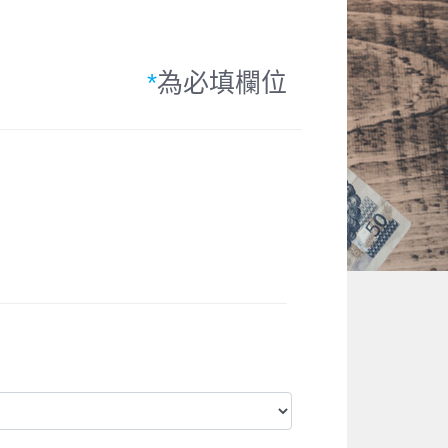
*
為必填欄位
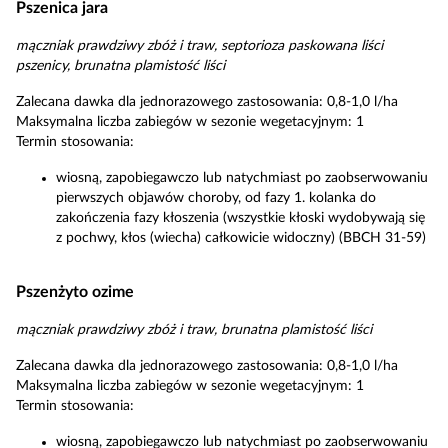
Pszenica jara
mączniak prawdziwy zbóż i traw, septorioza paskowana liści
pszenicy, brunatna plamistość liści
Zalecana dawka dla jednorazowego zastosowania: 0,8-1,0 l/ha
Maksymalna liczba zabiegów w sezonie wegetacyjnym: 1
Termin stosowania:
wiosną, zapobiegawczo lub natychmiast po zaobserwowaniu
pierwszych objawów choroby, od fazy 1. kolanka do
zakończenia fazy kłoszenia (wszystkie kłoski wydobywają się
z pochwy, kłos (wiecha) całkowicie widoczny) (BBCH 31-59)
Pszenżyto ozime
mączniak prawdziwy zbóż i traw, brunatna plamistość liści
Zalecana dawka dla jednorazowego zastosowania: 0,8-1,0 l/ha
Maksymalna liczba zabiegów w sezonie wegetacyjnym: 1
Termin stosowania:
wiosną, zapobiegawczo lub natychmiast po zaobserwowaniu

## What to work on
Turn the text read from every page in the listing into a JSON list of strings, one string per line and no blank lines. Leave the pictures out of the answer.

## Response box
[
  "*",
  "為必填欄位",
  "Pszenica jara",
  "mączniak prawdziwy zbóż i traw, septorioza paskowana liści",
  "pszenicy, brunatna plamistość liści",
  "Zalecana dawka dla jednorazowego zastosowania: 0,8-1,0 l/ha",
  "Maksymalna liczba zabiegów w sezonie wegetacyjnym: 1",
  "Termin stosowania:",
  "wiosną, zapobiegawczo lub natychmiast po zaobserwowaniu",
  "pierwszych objawów choroby, od fazy 1. kolanka do",
  "zakończenia fazy kłoszenia (wszystkie kłoski wydobywają się",
  "z pochwy, kłos (wiecha) całkowicie widoczny) (BBCH 31-59)",
  "Pszenżyto ozime",
  "mączniak prawdziwy zbóż i traw, brunatna plamistość liści",
  "Zalecana dawka dla jednorazowego zastosowania: 0,8-1,0 l/ha",
  "Maksymalna liczba zabiegów w sezonie wegetacyjnym: 1",
  "Termin stosowania:",
  "wiosną, zapobiegawczo lub natychmiast po zaobserwowaniu"
]